Over the last couple of months, I’ve been posting my original art collection in alphabetical order. I’ve worked my way though “A” and “B”; now on to “C”. What better place to start than with “Caniff”, i.e., Milton Caniff. Here we have a gorgeous “Terry and The Pirates” daily, part of the historic “Death of Raven Sherman” storyline (Ms. S is seen in the back ground of panel 1. Look fast; in 2 months she’ll be dead). For an added bonus, the Dragon Lady is featured in panels 1 and 2.
Every panel has something beautiful to look at, either with the characters, the composition, the spotting of blacks and use of silhouette. I especially like panel 2, with the outdoor shadow bisecting the bald dude’s head, acting as the outline of his skull, the rest of him practically a silhouette against the ground-white. (Interestingly, no texture ground-texture marks are made to add perspective to that surface).

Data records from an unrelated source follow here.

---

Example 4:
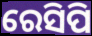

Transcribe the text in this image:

ରେସିପି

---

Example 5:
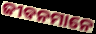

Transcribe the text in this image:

ଜୀବନମାନେ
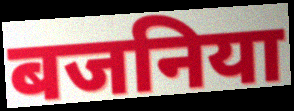
बजनिया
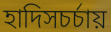
হাদিসচর্চায়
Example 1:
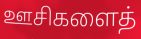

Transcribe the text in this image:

ஊசிகளைத்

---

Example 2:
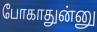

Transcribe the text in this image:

போகாதுன்னு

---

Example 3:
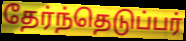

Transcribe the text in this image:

தேர்ந்தெடுப்பர்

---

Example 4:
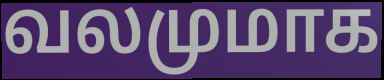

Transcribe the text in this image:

வலமுமாக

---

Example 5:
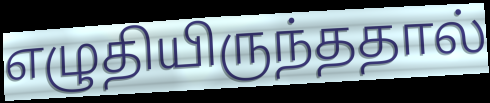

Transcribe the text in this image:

எழுதியிருந்ததால்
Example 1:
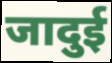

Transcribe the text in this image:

जादुई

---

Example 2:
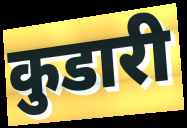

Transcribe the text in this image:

कुडारी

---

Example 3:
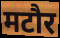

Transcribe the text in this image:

मटौर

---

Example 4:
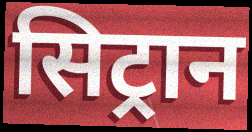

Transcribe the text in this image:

सिट्रान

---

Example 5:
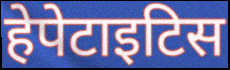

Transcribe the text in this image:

हेपेटाइटिस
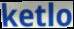
ketlo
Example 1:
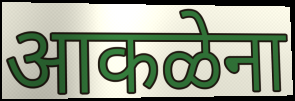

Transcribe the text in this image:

आकळेना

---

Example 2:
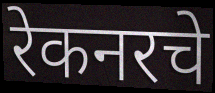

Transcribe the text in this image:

रेकनरचे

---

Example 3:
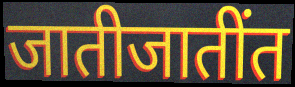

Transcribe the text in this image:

जातीजातींत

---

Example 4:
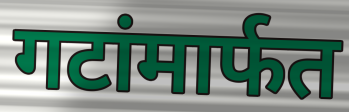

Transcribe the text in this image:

गटांमार्फत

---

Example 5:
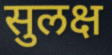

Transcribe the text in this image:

सुलक्ष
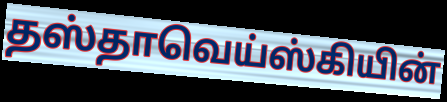
தஸ்தாவெய்ஸ்கியின்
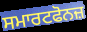
ਸਮਾਰਟਫੋਨਜ਼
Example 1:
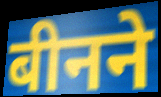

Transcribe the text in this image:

बीनने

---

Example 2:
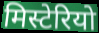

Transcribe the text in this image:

मिस्टेरियो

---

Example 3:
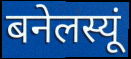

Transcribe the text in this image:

बनेलस्यूं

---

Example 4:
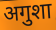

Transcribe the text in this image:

अगुशा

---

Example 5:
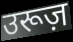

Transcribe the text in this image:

उरूज़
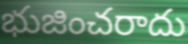
భుజించరాదు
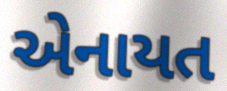
એનાયત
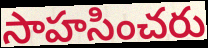
సాహసించరు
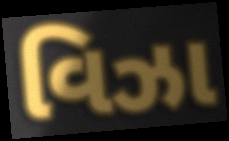
વિઝા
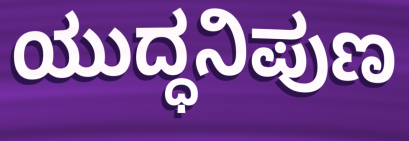
ಯುದ್ಧನಿಪುಣ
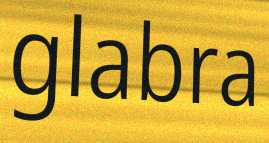
glabra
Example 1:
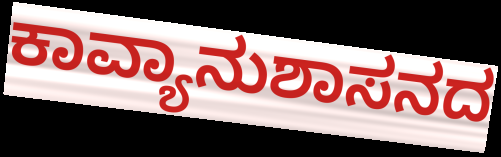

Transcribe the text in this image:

ಕಾವ್ಯಾನುಶಾಸನದ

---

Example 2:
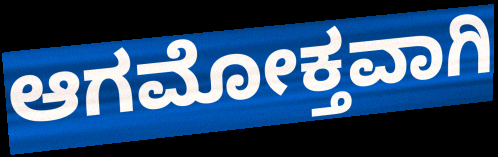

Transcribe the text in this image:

ಆಗಮೋಕ್ತವಾಗಿ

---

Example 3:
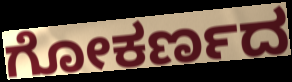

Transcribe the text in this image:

ಗೋಕರ್ಣದ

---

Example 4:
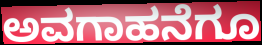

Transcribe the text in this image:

ಅವಗಾಹನೆಗೂ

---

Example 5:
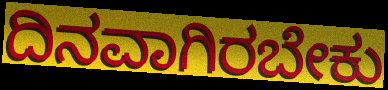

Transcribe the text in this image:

ದಿನವಾಗಿರಬೇಕು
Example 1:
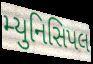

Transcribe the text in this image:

મ્યુનિસિપલ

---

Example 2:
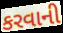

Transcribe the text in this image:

કરવાની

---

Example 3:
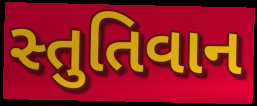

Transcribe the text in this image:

સ્તુતિવાન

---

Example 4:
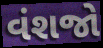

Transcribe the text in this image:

વંશજો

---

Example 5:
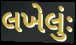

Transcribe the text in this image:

લખેલુંઃ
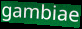
gambiae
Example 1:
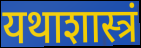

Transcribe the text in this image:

यथाशास्त्रं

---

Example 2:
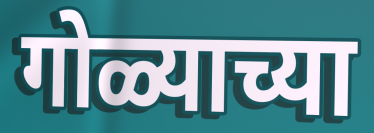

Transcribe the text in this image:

गोळ्याच्या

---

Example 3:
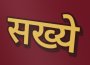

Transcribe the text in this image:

सख्ये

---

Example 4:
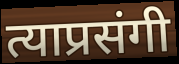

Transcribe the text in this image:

त्याप्रसंगी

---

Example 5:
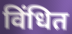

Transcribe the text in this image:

विंधित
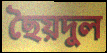
ছৈয়দুল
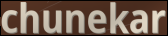
chunekar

I don’t want to neglect panels 2 or 3; they could have been used as examples in Wally Wood’s famous “Panels That Always Work” tutorial. We are in the presence of a master, sure of his abilities, flinging a multitude of grace notes with casual ease, like droplets of sweat from a Whirling Dervish.
Panel 3: Note the jagged rocks forming an inverted “V”, giving depth to the down-shot composition, the silhouetted figure acting as middle ground for the lower-right man and the lower left riflemen lying in ambush.

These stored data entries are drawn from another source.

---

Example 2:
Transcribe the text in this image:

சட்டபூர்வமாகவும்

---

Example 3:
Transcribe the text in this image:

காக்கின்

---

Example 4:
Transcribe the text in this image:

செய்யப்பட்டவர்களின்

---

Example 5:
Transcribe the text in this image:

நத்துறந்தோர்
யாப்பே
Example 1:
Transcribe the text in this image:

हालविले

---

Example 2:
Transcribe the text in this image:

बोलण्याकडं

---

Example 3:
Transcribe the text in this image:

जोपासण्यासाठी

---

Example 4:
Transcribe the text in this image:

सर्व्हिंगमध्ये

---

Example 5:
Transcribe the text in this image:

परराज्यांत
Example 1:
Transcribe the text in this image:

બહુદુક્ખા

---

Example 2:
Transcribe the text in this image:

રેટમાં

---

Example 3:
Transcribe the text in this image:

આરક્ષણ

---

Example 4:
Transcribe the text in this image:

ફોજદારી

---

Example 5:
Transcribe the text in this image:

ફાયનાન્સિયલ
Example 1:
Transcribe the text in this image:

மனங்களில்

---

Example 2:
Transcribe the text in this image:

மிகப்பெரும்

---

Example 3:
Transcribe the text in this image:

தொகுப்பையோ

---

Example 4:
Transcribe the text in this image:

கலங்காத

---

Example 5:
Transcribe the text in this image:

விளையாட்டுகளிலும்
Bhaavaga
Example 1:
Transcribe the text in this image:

Panel 4: Another down shot (two in a row!), the grassy hump in the lower foreground serving as a frame for the line of parked cars further downhill. And I LOVE LOVE LOVE the middle car with its open door and the tiny figure, again, basically, a silhouette with the light of the shoulder picked out with a tiny fleck of white paint, the gun he loosely holds clearly but subtly framed by the light on the running board and the ground beneath. And the white-silhouette power lines, framed against the darkness of the hills.
And all the expository yadda yadda yadda. This is one dialogue-heavy daily. And it’s PAINLESS, in fact, even enjoyable. The compositions are arranged around these balloon blimps so that nothing pictorial is lost.